## Action item
Give the lines from the one containing "Between 2 and 5, which is larger?" through the end of the entries, inclusive, as a Markdown table with the columns Row and Line. Leave out blank lines and pictures.

## Collected data entries
______________________________
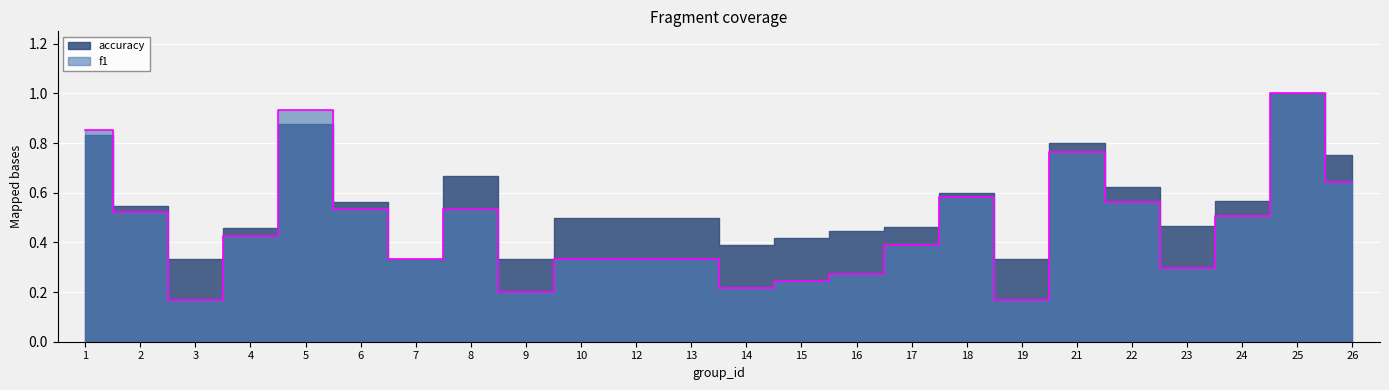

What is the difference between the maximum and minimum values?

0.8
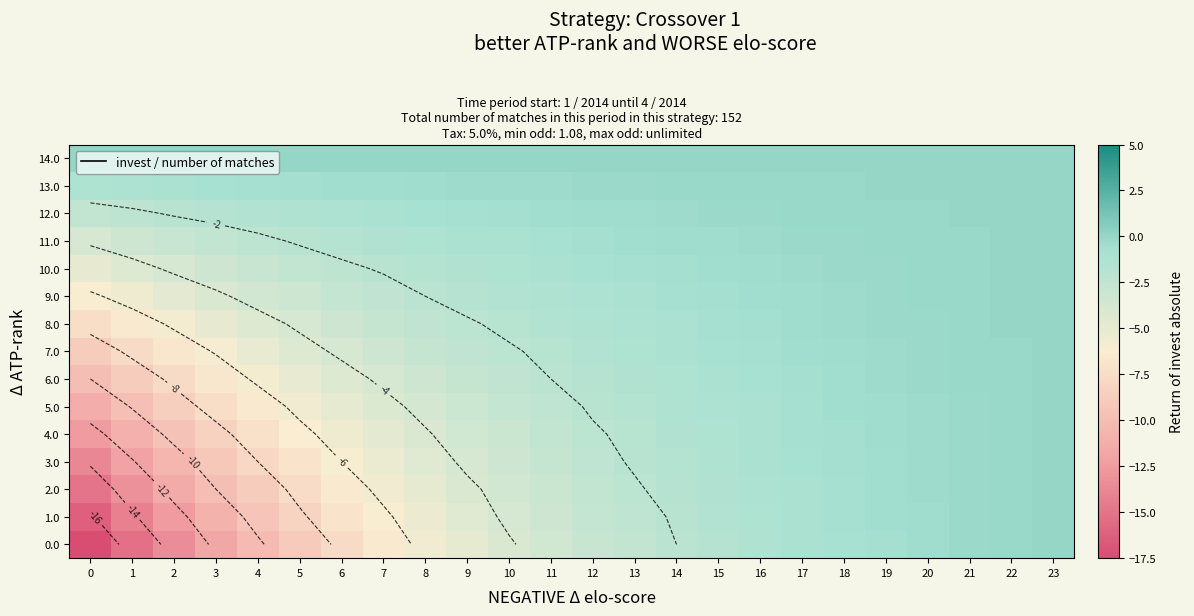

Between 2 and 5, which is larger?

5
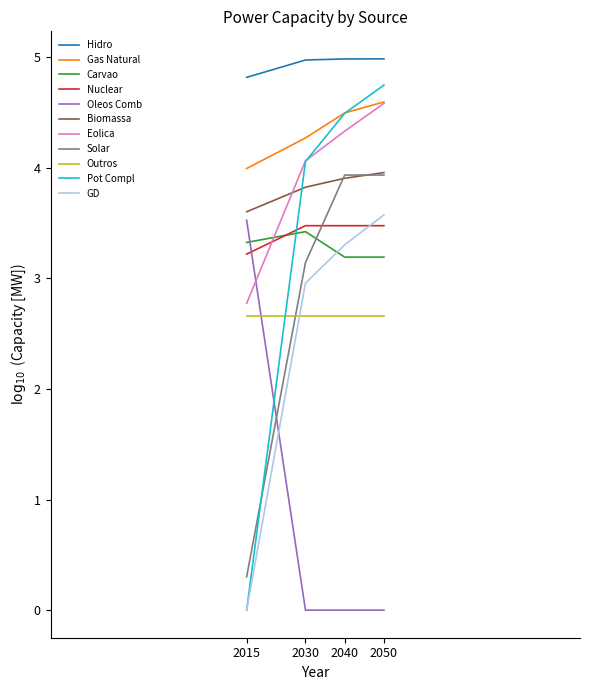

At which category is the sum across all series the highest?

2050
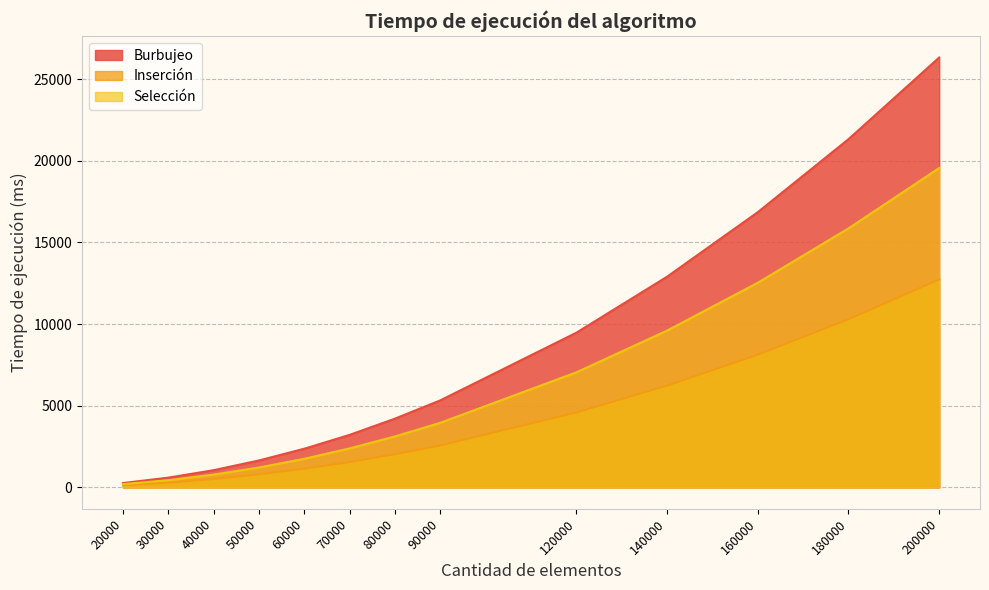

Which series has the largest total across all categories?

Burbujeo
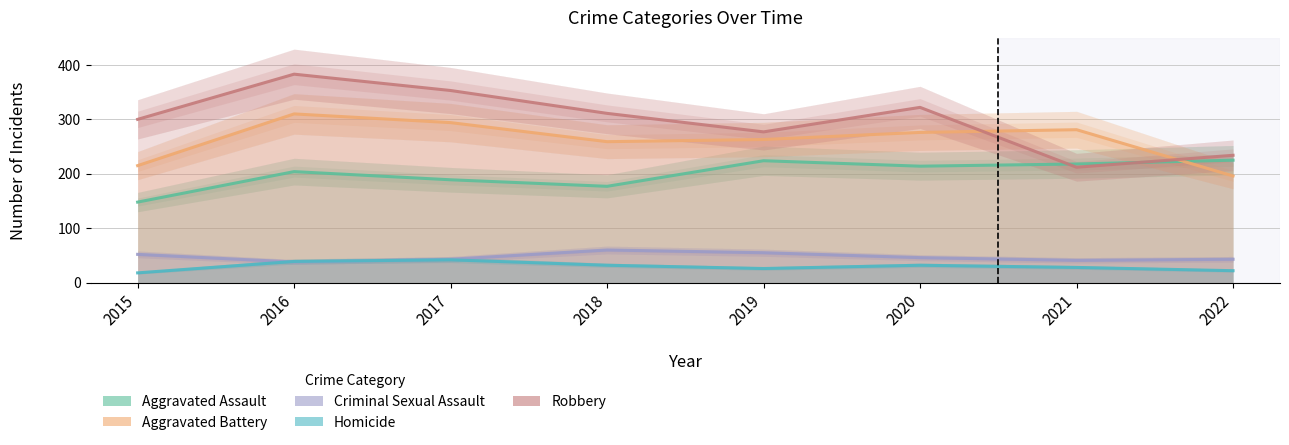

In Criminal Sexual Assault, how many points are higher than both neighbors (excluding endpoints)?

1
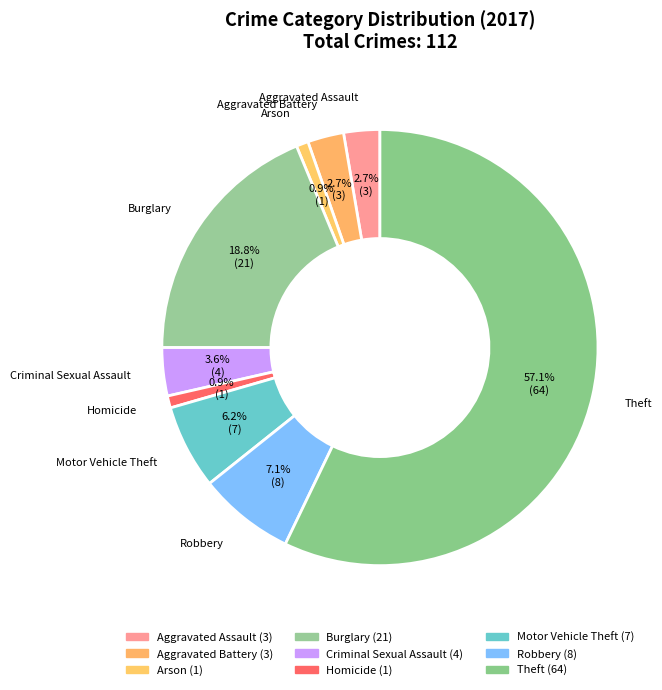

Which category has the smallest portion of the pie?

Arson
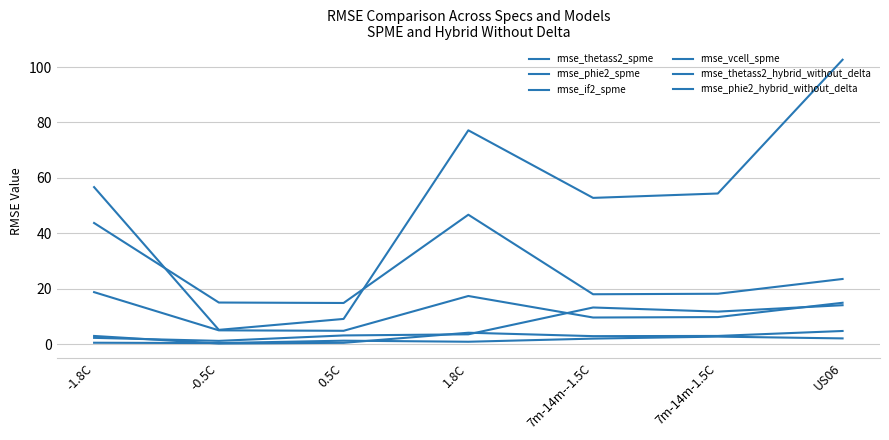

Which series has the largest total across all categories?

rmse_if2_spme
______________________________
## Completed exercise
| Row | Line |
|---|---|
| 1 | Between 2 and 5, which is larger? |
| 2 | 5 |
| 3 | At which category is the sum across all series the highest? |
| 4 | 2050 |
| 5 | Which series has the largest total across all categories? |
| 6 | Burbujeo |
| 7 | In Criminal Sexual Assault, how many points are higher than both neighbors (excluding endpoints)? |
| 8 | 1 |
| 9 | Which category has the smallest portion of the pie? |
| 10 | Arson |
| 11 | Which series has the largest total across all categories? |
| 12 | rmse_if2_spme |